23.   Therefore, I order Mr. Martin to pay Mr. Fothergill $500 for the outstanding personal loans and $2,500 for Mr. Fothergill’s car.

24.   The Court Order Interest Act applies to the CRT. Mr. Fothergill is entitled to prejudgement interest on the $3,000 from April 30, 2020, the date the Dispute Notice was filed, to the date of this decision. This equals $12.27.

25.   Under section 49 of the CRTA and CRT rules, the CRT will generally order an unsuccessful party to reimburse a successful party for CRT fees and reasonable dispute-related expenses. Given that Mr. Fothergill did not pay any CRT fees and did not claim any dispute-related expenses, I make no order.

ORDERS

26.   Within 30 days of the date of this decision, I order the respondent, Tylor Martin, to pay the applicant, Dane Fothergill, a total of $3,012.27, broken down as follows:

a.    $3,000 in debt, and

b.    $12.27 in pre-judgment interest under the Court Order Interest Act.

27.   Mr. Fothergill is entitled to post-judgment interest, as applicable.

28.   Under section 48 of the CRTA, the CRT will not provide the parties with the Order giving final effect to this decision until the time for making a notice of objection under section 56.1(2) has expired and no notice of objection has been made. The time for filing a notice of objection is 28 days after the party receives notice of the CRT’s final decision.

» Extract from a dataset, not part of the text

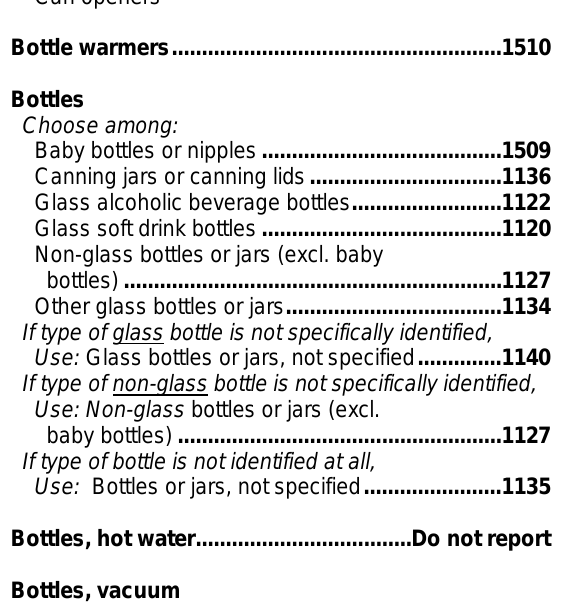
Bookstands Use: Tables (excl. baby changing tables, billiard or pool tables and television tables or stands) ... 4057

The Province of British Columbia has enacted a provision under the COVID-19 Related Measures Act which says that statutory decision makers, like the CRT, may waive, extend or suspend mandatory time periods. This provision is expected to be in effect until 90 days after the state of emergency declared on March 18, 2020 ends, but the Province may shorten or extend the 90-day timeline at any time. A party should contact the CRT as soon as possible if they want to ask the CRT to consider waiving, suspending or extending the mandatory time to file a Notice of Objection to a small claims dispute.

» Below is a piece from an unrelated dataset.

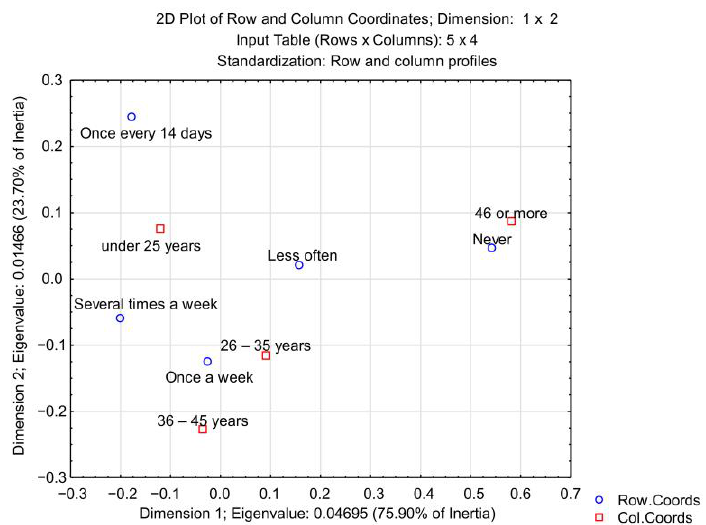
Figure 4. Correspondence maps, Supermarkets & Respondent’s age. Source: authors.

29.   Under section 58.1 of the CRTA, a validated copy of the CRT’s order can be enforced through the Provincial Court of British Columbia. A CRT order can only be enforced if it is an approved consent resolution order, or, if no objection has been made and the time for filing a notice of objection has passed. Once filed, a CRT order has the same force and effect as an order of the Provincial Court of British Columbia.